**HOW TO COMPLETE THIS TASK:** Reproduce the data below word for word, leaving the pictures out of your answer.

*** Begin section ***

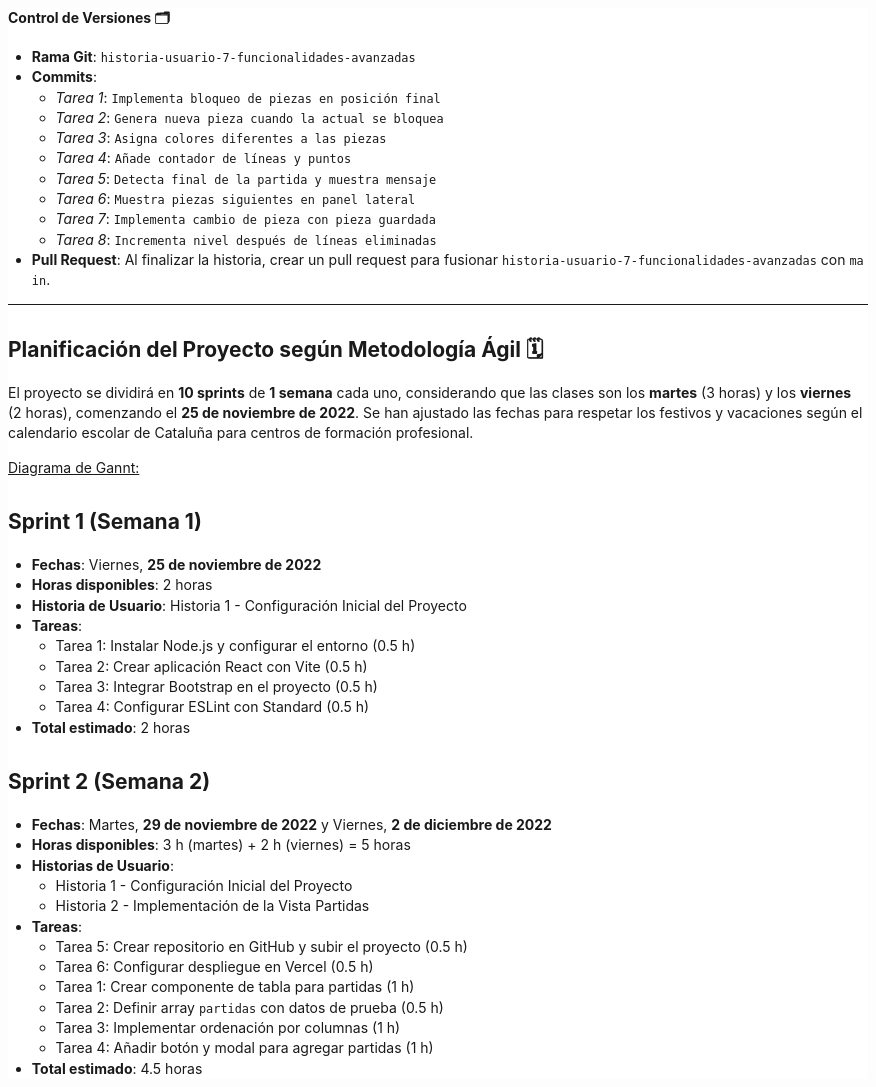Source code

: #### Control de Versiones 🗂️

- **Rama Git**: `historia-usuario-7-funcionalidades-avanzadas`
- **Commits**:
  - *Tarea 1*: `Implementa bloqueo de piezas en posición final`
  - *Tarea 2*: `Genera nueva pieza cuando la actual se bloquea`
  - *Tarea 3*: `Asigna colores diferentes a las piezas`
  - *Tarea 4*: `Añade contador de líneas y puntos`
  - *Tarea 5*: `Detecta final de la partida y muestra mensaje`
  - *Tarea 6*: `Muestra piezas siguientes en panel lateral`
  - *Tarea 7*: `Implementa cambio de pieza con pieza guardada`
  - *Tarea 8*: `Incrementa nivel después de líneas eliminadas`
- **Pull Request**: Al finalizar la historia, crear un pull request para fusionar `historia-usuario-7-funcionalidades-avanzadas` con `main`.

---

## Planificación del Proyecto según Metodología Ágil 🗓️


El proyecto se dividirá en **10 sprints** de **1 semana** cada uno, considerando que las clases son los **martes** (3 horas) y los **viernes** (2 horas), comenzando el **25 de noviembre de 2022**. Se han ajustado las fechas para respetar los festivos y vacaciones según el calendario escolar de Cataluña para centros de formación profesional.

[ Diagrama de Gannt: ](https://docs.google.com/spreadsheets/d/1NfK9MZUhzgQis9du6yYXBavpBZP0DtmeqaT52_UtEok/edit?gid=887663353#gid=887663353)

## Sprint 1 (Semana 1)

- **Fechas**: Viernes, **25 de noviembre de 2022**
- **Horas disponibles**: 2 horas
- **Historia de Usuario**: Historia 1 - Configuración Inicial del Proyecto
- **Tareas**:
  - Tarea 1: Instalar Node.js y configurar el entorno (0.5 h)
  - Tarea 2: Crear aplicación React con Vite (0.5 h)
  - Tarea 3: Integrar Bootstrap en el proyecto (0.5 h)
  - Tarea 4: Configurar ESLint con Standard (0.5 h)
- **Total estimado**: 2 horas

## Sprint 2 (Semana 2)

- **Fechas**: Martes, **29 de noviembre de 2022** y Viernes, **2 de diciembre de 2022**
- **Horas disponibles**: 3 h (martes) + 2 h (viernes) = 5 horas
- **Historias de Usuario**:
  - Historia 1 - Configuración Inicial del Proyecto
  - Historia 2 - Implementación de la Vista Partidas
- **Tareas**:
  - Tarea 5: Crear repositorio en GitHub y subir el proyecto (0.5 h)
  - Tarea 6: Configurar despliegue en Vercel (0.5 h)
  - Tarea 1: Crear componente de tabla para partidas (1 h)
  - Tarea 2: Definir array `partidas` con datos de prueba (0.5 h)
  - Tarea 3: Implementar ordenación por columnas (1 h)
  - Tarea 4: Añadir botón y modal para agregar partidas (1 h)
- **Total estimado**: 4.5 horas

*** End section ***

**SOLUTION:**
Source code

: #### Control de Versiones 🗂️

- **Rama Git**: `historia-usuario-7-funcionalidades-avanzadas`
- **Commits**:
  - *Tarea 1*: `Implementa bloqueo de piezas en posición final`
  - *Tarea 2*: `Genera nueva pieza cuando la actual se bloquea`
  - *Tarea 3*: `Asigna colores diferentes a las piezas`
  - *Tarea 4*: `Añade contador de líneas y puntos`
  - *Tarea 5*: `Detecta final de la partida y muestra mensaje`
  - *Tarea 6*: `Muestra piezas siguientes en panel lateral`
  - *Tarea 7*: `Implementa cambio de pieza con pieza guardada`
  - *Tarea 8*: `Incrementa nivel después de líneas eliminadas`
- **Pull Request**: Al finalizar la historia, crear un pull request para fusionar `historia-usuario-7-funcionalidades-avanzadas` con `main`.

---

## Planificación del Proyecto según Metodología Ágil 🗓️


El proyecto se dividirá en **10 sprints** de **1 semana** cada uno, considerando que las clases son los **martes** (3 horas) y los **viernes** (2 horas), comenzando el **25 de noviembre de 2022**. Se han ajustado las fechas para respetar los festivos y vacaciones según el calendario escolar de Cataluña para centros de formación profesional.

[ Diagrama de Gannt: ](https://docs.google.com/spreadsheets/d/1NfK9MZUhzgQis9du6yYXBavpBZP0DtmeqaT52_UtEok/edit?gid=887663353#gid=887663353)

## Sprint 1 (Semana 1)

- **Fechas**: Viernes, **25 de noviembre de 2022**
- **Horas disponibles**: 2 horas
- **Historia de Usuario**: Historia 1 - Configuración Inicial del Proyecto
- **Tareas**:
  - Tarea 1: Instalar Node.js y configurar el entorno (0.5 h)
  - Tarea 2: Crear aplicación React con Vite (0.5 h)
  - Tarea 3: Integrar Bootstrap en el proyecto (0.5 h)
  - Tarea 4: Configurar ESLint con Standard (0.5 h)
- **Total estimado**: 2 horas

## Sprint 2 (Semana 2)

- **Fechas**: Martes, **29 de noviembre de 2022** y Viernes, **2 de diciembre de 2022**
- **Horas disponibles**: 3 h (martes) + 2 h (viernes) = 5 horas
- **Historias de Usuario**:
  - Historia 1 - Configuración Inicial del Proyecto
  - Historia 2 - Implementación de la Vista Partidas
- **Tareas**:
  - Tarea 5: Crear repositorio en GitHub y subir el proyecto (0.5 h)
  - Tarea 6: Configurar despliegue en Vercel (0.5 h)
  - Tarea 1: Crear componente de tabla para partidas (1 h)
  - Tarea 2: Definir array `partidas` con datos de prueba (0.5 h)
  - Tarea 3: Implementar ordenación por columnas (1 h)
  - Tarea 4: Añadir botón y modal para agregar partidas (1 h)
- **Total estimado**: 4.5 horas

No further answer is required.